Location Intelligence, Spatial Data Analysis | Pitney Bowes

X marks the spot

Savvy use of location-based data can help locate new business opportunities

It’s not enough to know who your ideal customer is. You need to know where he is, too. Fortunately, location analytics can help. “When business practices such as marketing efforts are combined with location-based data, the sum is greater than the parts,” says Richard Rollins, director of global product marketing for location intelligence at Pitney Bowes. “Together, they give better insights into customers — which in turn helps businesses make better decisions.”

Narrow targets

Marketers have long understood that knowing where a person lives can provide a wealth of demographic information. This is due to homophily—the “birds of a feather flock together” principle. Social scientists have found that people tend to live near people who are similar to them, which means that companies can learn about everything from credit scores to preferred vehicles for each of the 74,134 census tracts in the United States.

“Knowing someone’s spatial location has the potential to unlock a lot of valuable information about them,” says Eric Bradlow, co-director of the Wharton Customer Analytics Initiative at the University of Pennsylvania. “Analytics can help you understand what that information really means and how you can use it to tailor messages to particular groups of people.” An insurance company, for example, might use location data to promote one message in an area where most people rent their homes and another a few blocks away where most homes are owner-occupied.

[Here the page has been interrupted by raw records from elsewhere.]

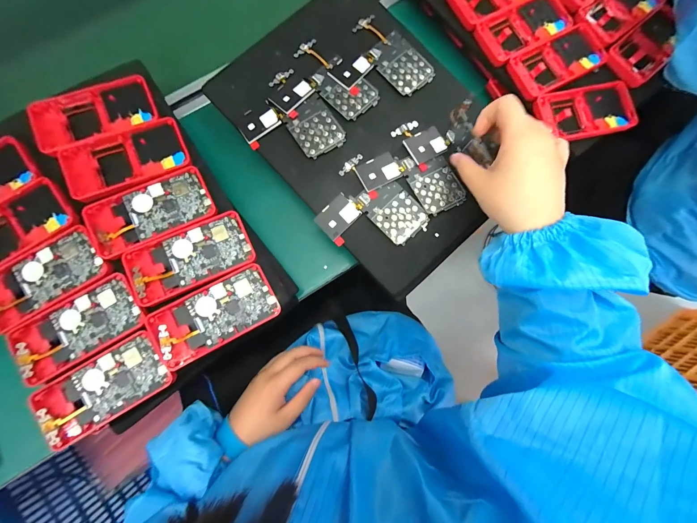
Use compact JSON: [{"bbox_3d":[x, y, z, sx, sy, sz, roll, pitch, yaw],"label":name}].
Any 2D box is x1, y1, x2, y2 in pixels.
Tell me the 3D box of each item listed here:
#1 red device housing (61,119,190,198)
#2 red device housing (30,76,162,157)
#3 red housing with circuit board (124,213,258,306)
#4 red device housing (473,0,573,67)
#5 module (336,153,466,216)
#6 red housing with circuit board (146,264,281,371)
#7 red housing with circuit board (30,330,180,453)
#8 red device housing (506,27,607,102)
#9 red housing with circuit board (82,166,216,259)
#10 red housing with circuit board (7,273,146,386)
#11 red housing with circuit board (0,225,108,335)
[{"bbox_3d":[-0.241,-0.113,0.319,0.118,0.014,0.065,-25,84,-2],"label":"red device housing"},{"bbox_3d":[-0.276,-0.161,0.324,0.120,0.021,0.064,-28,84,-3],"label":"red device housing"},{"bbox_3d":[-0.163,-0.004,0.308,0.119,0.016,0.062,-26,84,-2],"label":"red housing with circuit board"},{"bbox_3d":[0.229,-0.305,0.389,0.126,0.016,0.061,-31,84,-3],"label":"red device housing"},{"bbox_3d":[0.064,-0.095,0.346,0.141,0.004,0.063,9,84,1],"label":"module"},{"bbox_3d":[-0.135,0.055,0.302,0.119,0.015,0.059,-30,84,-3],"label":"red housing with circuit board"},{"bbox_3d":[-0.234,0.122,0.286,0.117,0.012,0.060,-32,84,-3],"label":"red housing with circuit board"},{"bbox_3d":[0.267,-0.255,0.384,0.124,0.018,0.063,-30,78,-7],"label":"red device housing"},{"bbox_3d":[-0.209,-0.051,0.314,0.121,0.020,0.061,-28,84,-3],"label":"red housing with circuit board"},{"bbox_3d":[-0.263,0.062,0.291,0.116,0.012,0.060,-30,84,-3],"label":"red housing with circuit board"},{"bbox_3d":[-0.304,0.015,0.294,0.116,0.011,0.055,-33,84,-3],"label":"red housing with circuit board"}]

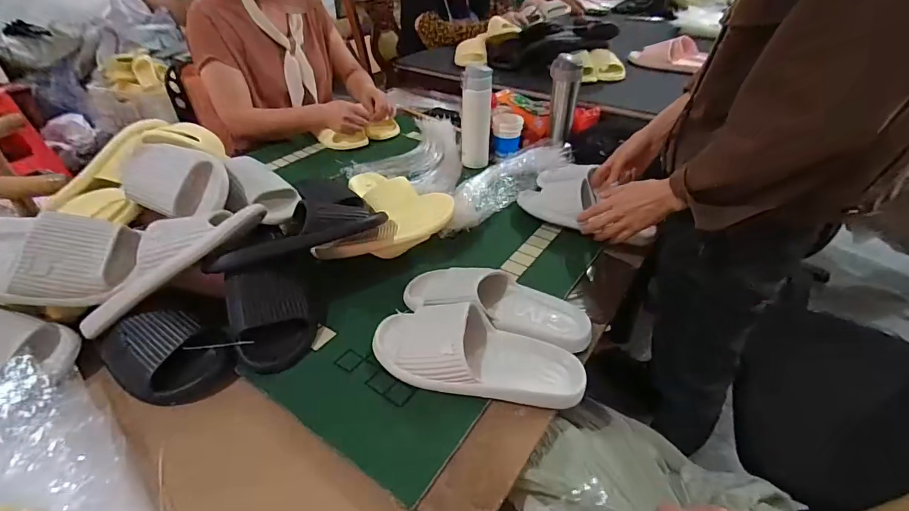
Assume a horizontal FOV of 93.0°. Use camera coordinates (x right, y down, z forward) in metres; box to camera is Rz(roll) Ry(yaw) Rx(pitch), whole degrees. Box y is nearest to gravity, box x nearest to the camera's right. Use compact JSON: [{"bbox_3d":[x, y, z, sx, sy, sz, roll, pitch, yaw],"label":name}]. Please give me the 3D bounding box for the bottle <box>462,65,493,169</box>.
[{"bbox_3d":[0.050,-0.311,0.992,0.065,0.228,0.056,3,39,4],"label":"bottle"}]

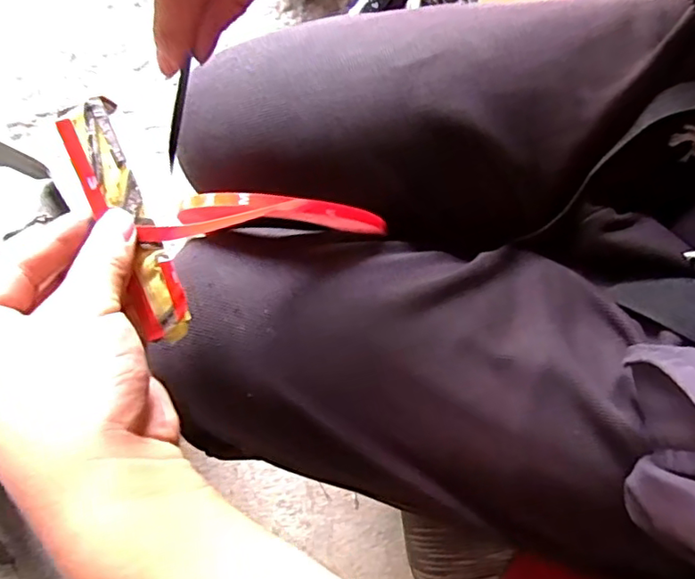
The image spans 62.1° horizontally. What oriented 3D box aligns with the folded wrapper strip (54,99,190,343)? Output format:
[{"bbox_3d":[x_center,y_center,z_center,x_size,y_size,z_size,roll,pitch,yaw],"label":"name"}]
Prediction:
[{"bbox_3d":[-0.104,-0.031,0.274,0.025,0.009,0.115,-22,92,-5],"label":"folded wrapper strip"}]

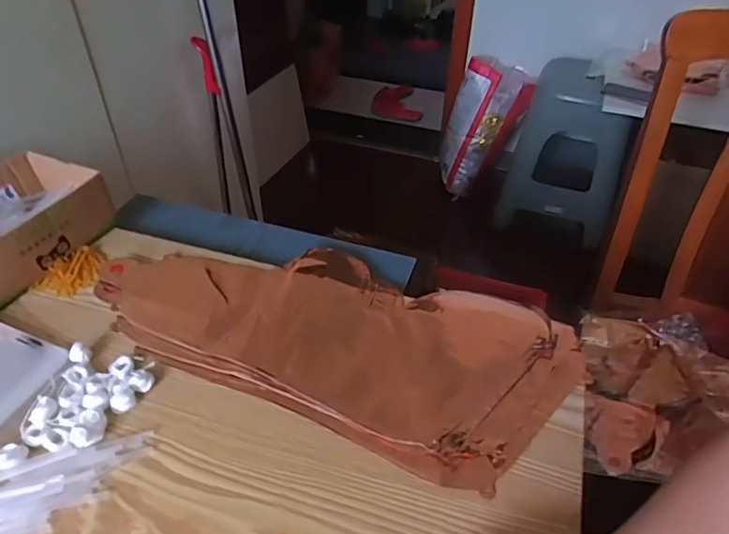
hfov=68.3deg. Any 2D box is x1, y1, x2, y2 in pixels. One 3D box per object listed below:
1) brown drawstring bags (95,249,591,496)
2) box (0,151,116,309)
[{"bbox_3d":[-0.034,0.049,0.537,0.455,0.014,0.222,17,44,18],"label":"brown drawstring bags"},{"bbox_3d":[-0.400,-0.048,0.595,0.155,0.065,0.182,18,44,18],"label":"box"}]

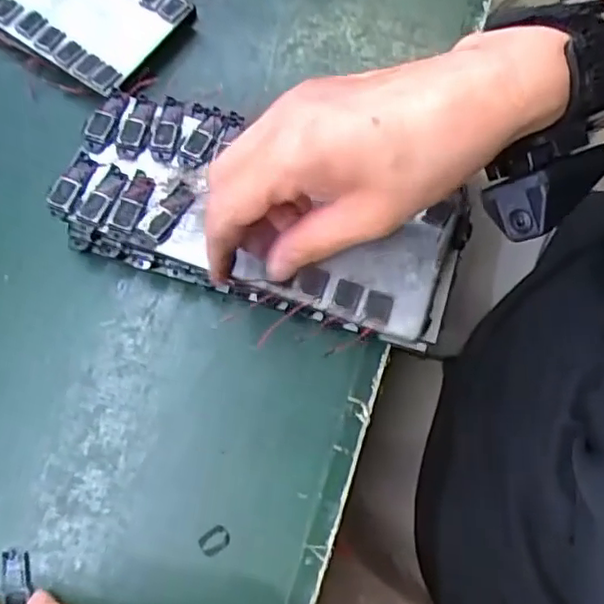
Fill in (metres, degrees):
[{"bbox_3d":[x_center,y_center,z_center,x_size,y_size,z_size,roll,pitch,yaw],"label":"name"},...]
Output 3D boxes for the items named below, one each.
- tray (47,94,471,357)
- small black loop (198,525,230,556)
[{"bbox_3d":[-0.021,-0.046,0.337,0.206,0.026,0.093,18,75,6],"label":"tray"},{"bbox_3d":[-0.042,0.115,0.308,0.015,0.004,0.011,-37,78,-10],"label":"small black loop"}]

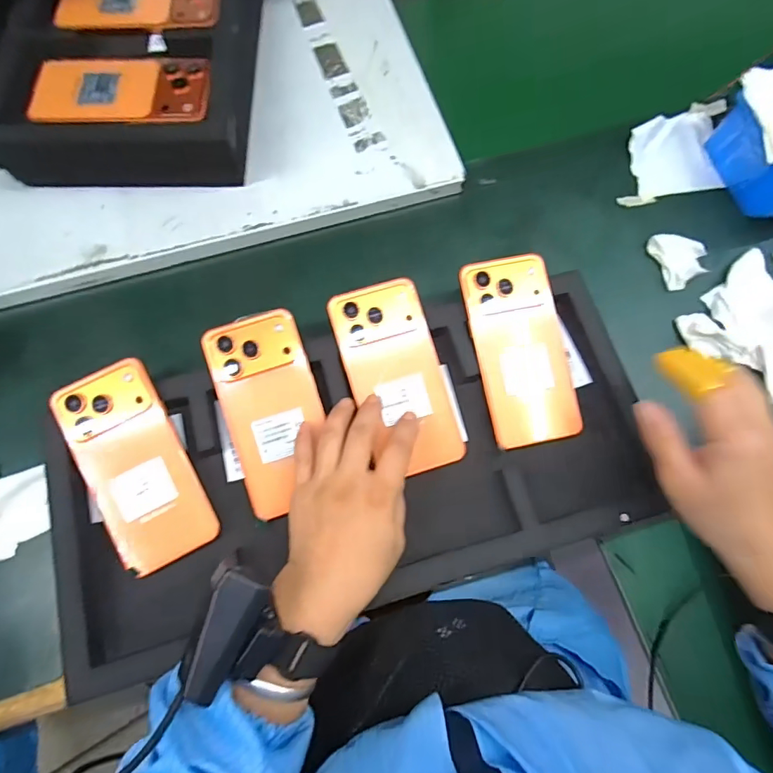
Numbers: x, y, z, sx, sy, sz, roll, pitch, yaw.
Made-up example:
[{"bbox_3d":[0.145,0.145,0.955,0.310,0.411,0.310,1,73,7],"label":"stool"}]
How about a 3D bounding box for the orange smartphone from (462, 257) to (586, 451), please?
[{"bbox_3d":[0.117,-0.033,0.409,0.078,0.011,0.162,-12,84,-6],"label":"orange smartphone"}]

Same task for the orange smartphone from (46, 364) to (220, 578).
[{"bbox_3d":[-0.201,0.063,0.380,0.077,0.008,0.162,-26,86,-12],"label":"orange smartphone"}]

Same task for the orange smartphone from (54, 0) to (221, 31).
[{"bbox_3d":[-0.249,-0.390,0.480,0.157,0.013,0.069,-5,73,-2],"label":"orange smartphone"}]

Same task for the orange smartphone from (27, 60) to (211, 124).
[{"bbox_3d":[-0.247,-0.275,0.443,0.160,0.007,0.079,-3,73,-2],"label":"orange smartphone"}]

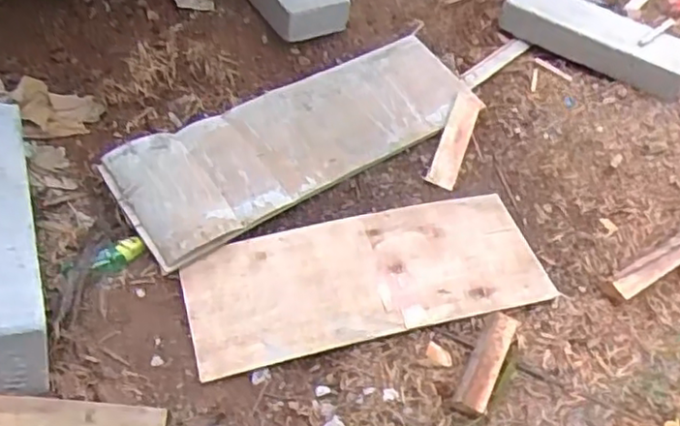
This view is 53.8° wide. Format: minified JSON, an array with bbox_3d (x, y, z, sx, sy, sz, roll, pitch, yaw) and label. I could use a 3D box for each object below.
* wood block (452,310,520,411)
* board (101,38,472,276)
[{"bbox_3d":[0.279,0.276,1.269,0.058,0.033,0.220,22,49,17],"label":"wood block"},{"bbox_3d":[-0.080,-0.188,1.596,0.898,0.058,0.303,-27,69,-26],"label":"board"}]

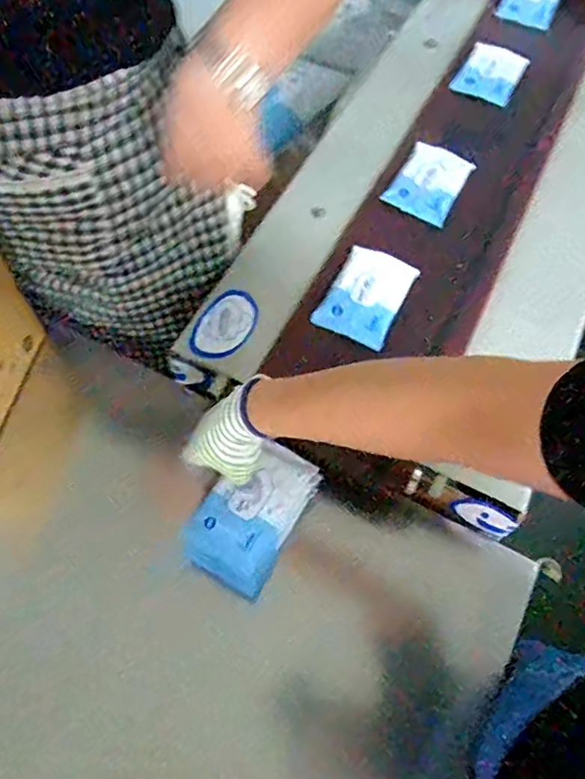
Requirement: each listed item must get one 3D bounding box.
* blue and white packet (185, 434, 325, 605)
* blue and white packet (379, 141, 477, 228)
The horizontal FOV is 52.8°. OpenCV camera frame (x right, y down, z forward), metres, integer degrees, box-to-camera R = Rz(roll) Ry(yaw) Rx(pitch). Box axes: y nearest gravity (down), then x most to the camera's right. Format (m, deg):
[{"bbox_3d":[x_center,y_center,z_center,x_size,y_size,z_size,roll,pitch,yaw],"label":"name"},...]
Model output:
[{"bbox_3d":[-0.042,0.128,0.630,0.092,0.025,0.147,38,76,-9],"label":"blue and white packet"},{"bbox_3d":[0.199,-0.303,0.849,0.093,0.019,0.149,27,64,14],"label":"blue and white packet"}]

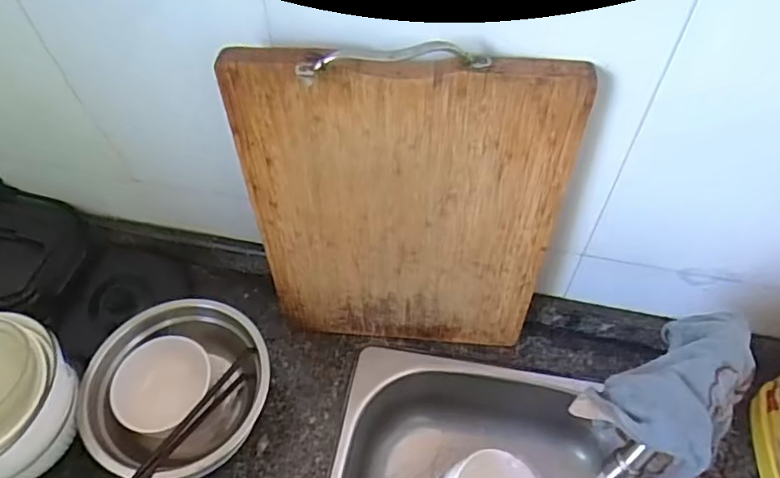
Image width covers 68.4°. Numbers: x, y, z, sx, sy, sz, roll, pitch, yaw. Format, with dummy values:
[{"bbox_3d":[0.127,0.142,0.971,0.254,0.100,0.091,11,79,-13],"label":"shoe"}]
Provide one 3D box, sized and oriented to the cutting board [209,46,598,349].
[{"bbox_3d":[0.012,-0.012,0.540,0.271,0.372,0.014,4,49,4],"label":"cutting board"}]

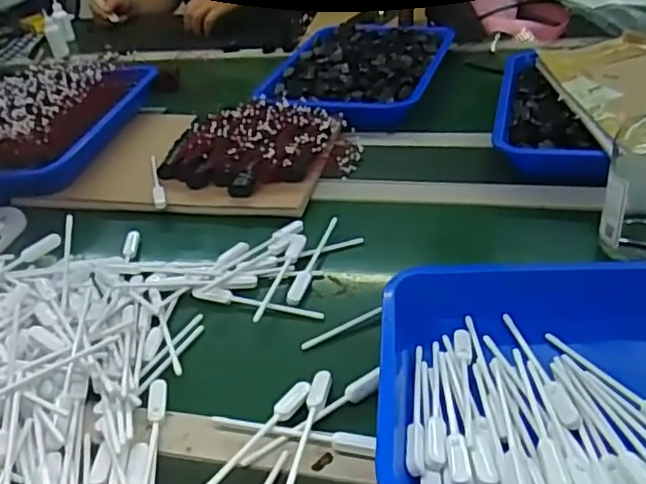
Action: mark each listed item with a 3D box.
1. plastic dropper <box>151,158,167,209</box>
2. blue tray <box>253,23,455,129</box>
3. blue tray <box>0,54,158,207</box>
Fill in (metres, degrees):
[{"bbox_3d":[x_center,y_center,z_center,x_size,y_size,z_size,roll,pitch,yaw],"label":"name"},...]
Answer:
[{"bbox_3d":[-0.221,-0.080,0.837,0.015,0.014,0.125,-15,35,-12],"label":"plastic dropper"},{"bbox_3d":[0.057,-0.289,1.061,0.262,0.053,0.385,7,38,20],"label":"blue tray"},{"bbox_3d":[-0.421,-0.184,0.962,0.240,0.080,0.388,3,35,13],"label":"blue tray"}]

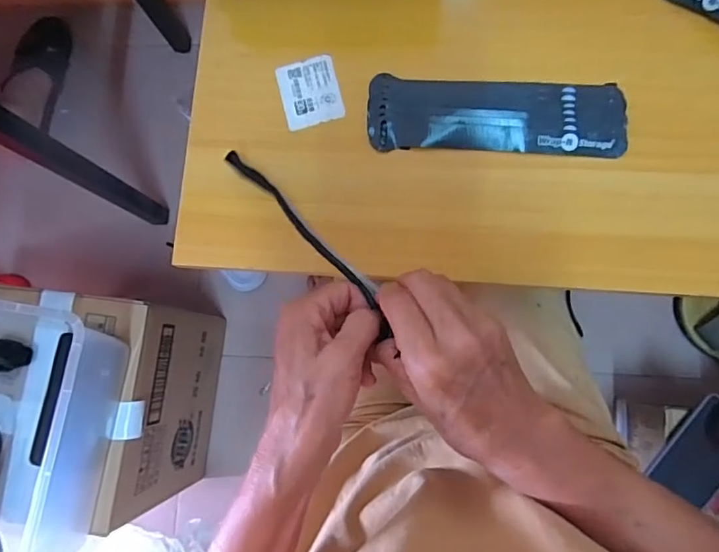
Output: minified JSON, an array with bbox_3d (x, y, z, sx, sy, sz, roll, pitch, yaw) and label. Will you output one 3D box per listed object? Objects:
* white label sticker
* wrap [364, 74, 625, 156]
[{"bbox_3d":[-0.041,-0.155,0.433,0.049,0.004,0.058,-15,81,3],"label":"white label sticker"},{"bbox_3d":[0.108,-0.128,0.412,0.200,0.009,0.061,5,83,6],"label":"wrap"}]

Thanks to the ubiquity of new technologies, such market segmentation is becoming more sophisticated: Now companies can examine information on an individual basis, as well as in aggregate. “Companies are increasingly interested in how location analytics can help them monetize their customer base,” says Rollins. “They have vast volumes of transaction data. Analytics can help them better understand where their target customers are located, how they travel and what places they frequent.”

Predict Behavior

Location intelligence can also draw on past patterns to create predictive models of future behavior. These anticipatory models can have many applications. One common use in the insurance industry is catastrophic event management, or CAM. “We have so much data on past events such as hurricanes and floods that we can use to predict the potential effects of future disasters,” says Joe Francica, managing director of geospatial solutions at Pitney Bowes. “There’s always risk, but these models can help you understand what kinds of catastrophic events you are most likely to face.”

The possible applications for outcome modeling tools can benefit any situation that has a spatial dimension. Cell phone companies, for example, can use location intelligence to understand not only where their customers are, but also their travel patterns. Analyzing trends in call location and volume can help companies determine where need is increasing so they can locate new cell phone towers optimally. Analytics tied to past customer behaviors can help predict which customers are most likely to upgrade or suspend services, so companies can tailor messages accordingly.

Businesses can also use predictive location analytics to play out if-then situations to optimize decisions. For example, a company that wants to open a new branch could model the impact on the overall trade area, or examine what the impact on market opportunity might be if a competitor moved nearby.

Visualize Patterns

Human beings have a tendency to look for patterns. However, it can be hard to spot the underlying logic in a massive spreadsheet of numbers. “I always say, you can look at reams and reams of spreadsheets, or you can look at one map,” says Francica. When data is layered onto a map, patterns tend to become immediately and intuitively visible. Heat maps, for example, let you see the “hot zones” where your customers tend to congregate, or where your sales volume is the greatest. You can use that information to direct more customer-service resources to those areas or build up outreach efforts in the “cold zones.”

Data visualization tools can also make it easier to look at how geographic trends evolve. Longitudinal analysis allows you to measure key metrics over time; when combined with location analysis, you can visualize how time and space interact to create patterns. For example, you may spot seasonal variations or trends that can be traced back to particular local events.

Put simply, the potential for location analytics is enormous. “The challenge for us now is that we have become spatial thinkers,” says Francica. “So many of the questions we ask about customers, trends, patterns and risk are actually spatial queries — even if we don’t realize that at first. Location analytics allow us to answer those questions efficiently and intuitively.”